In between the bangs and the flashes Johns considered the position of Wood. The Harlequins and Lions hooker, having refused to sign the Irish Rugby Football Union contract offered to Ireland's foreign-based players, was this week omitted from the squad for the World Cup qualifiers to be played between 14-21November.

It is the same contract that has been signed by Johns, of Saracens, nine fellow English-based Irishmen and Jeremy Davidson, currently at the French club Castres. Had any other player considered taking the Wood line? "The best answer I can give you," said Johns, "is that we have signed, Keith hasn't. It's not my job to judge on it. I just feel sorry for Keith and his family, because they're under a lot of strain.

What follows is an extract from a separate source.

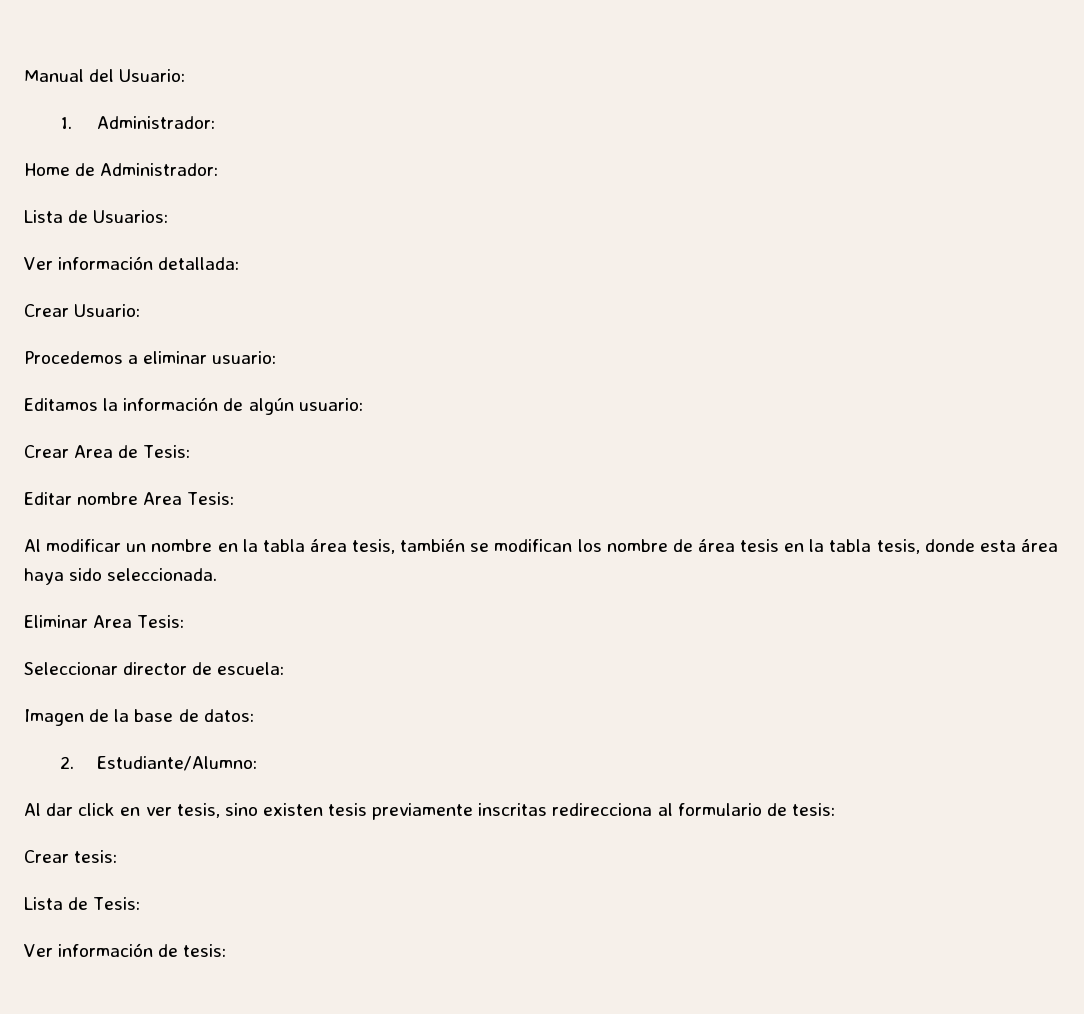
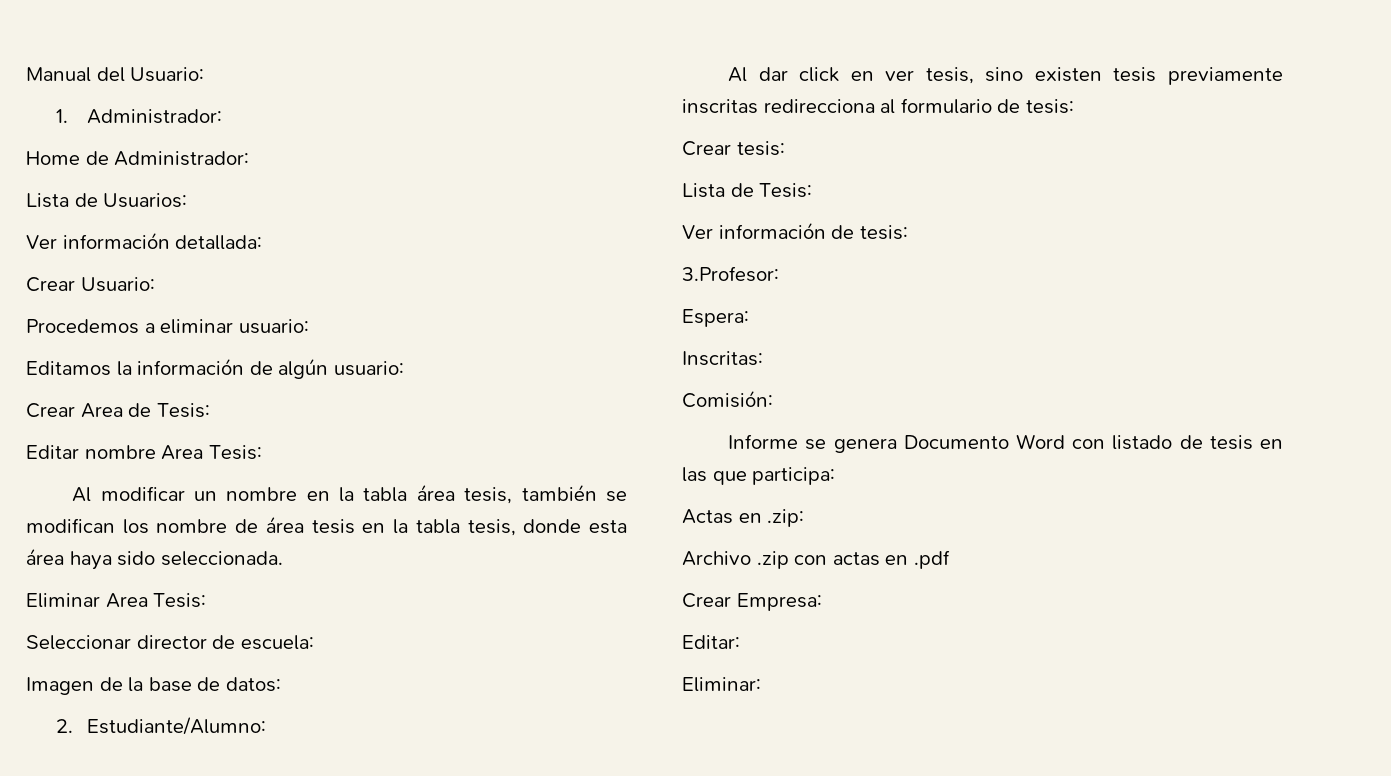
(227, 950) none -> [682,266,779,282] [682,309,749,327] [682,351,763,366] [682,390,773,408] [728,434,1283,453] [682,467,836,485] [682,509,805,527] [682,550,950,569] [682,593,822,611] [682,635,740,649] [682,677,761,692] // 3.Profesor: // Espera: // Inscritas: // Comisión: // Informe se genera Documento Word con listado de tesis en las que participa: // Actas en .zip: // Archivo .zip con actas en .pdf // Crear Empresa: // Editar: // Eliminar:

"Keith came out to tour South Africa in the summer with his body in bits. He came because he was asked to and the amount of support he gave me as captain, I couldn't thank him enough for. It's important he sorts this out as quickly as possible, the team needs him."

The Rugby World Cup organisers, in a zealous effort to make the qualifying process as inclusive as possible, have pitted each of the home unions, with the exception of the hosts Wales, against two supposedly lesser nations. In each group the top two go through, and the third may make it via a repechage. You can't get much more inclusive than that.

So it is for the next two Saturdays that Johns has Georgia, not to mention Romania, on his mind. "All I know about Georgia," said Johns, "is that they have lost one game in a year, and that was only 31-14 to Italy. They look set to take over from Romania as the main team in the old Eastern bloc. We have to take both threats seriously."

A small army of autograph-hunting children descended on Ireland's unglamorous training camp near Cork in midweek. "Wood's sick", the youngsters were told, though they probably knew as well as anyone that the hooker was fit and well in London, as he had been since he realised it would be pointless to take the flight to Cork he had booked for last Sunday.

It is up to Johns to lead by example. And what an example he set in the Second Test in South Africa in June. Hitherto Johns' reputation had been one of unwavering but understated commitment. At Loftus Versfeld that day, Johns punctuated his play with stand-up fights involving, among others, his opposite number Gary Teichmann. It was the sustained nature of the violence that set the match apart, more so than any other high-level international since, perhaps, France v England in 1992.

Could there be a hangover when Teichmann's tourists come to Lansdowne Road in three weeks? "There was a lot you saw in that match," said Johns, "and a lot you couldn't see. As a player you can either lie down and take it, or you can stand up to it. It wasn't planned but the way things went early on, it was going to happen. They came out to intimidate us. I hope when we meet them this time it's a good clean game and good entertainment for the people who go and watch."

Johns' re-appointment as captain is a source of quiet pride for the 30-year-old Ulsterman. "I played my first cap with the team manager Donal Lenihan, in 1990, and my second cap with Phil Danaher, who is his assistant. The coach Warren Gatland is of a similar age, so we are all on the same wavelength. They know what the players want."

For the first time in his 10-month tenure of the job, Gatland has all his first-choice locks - Johns, Davidson, Malcolm O'Kelly and Mick Galwey - available for selection. He is unlikely to find Johns wanting.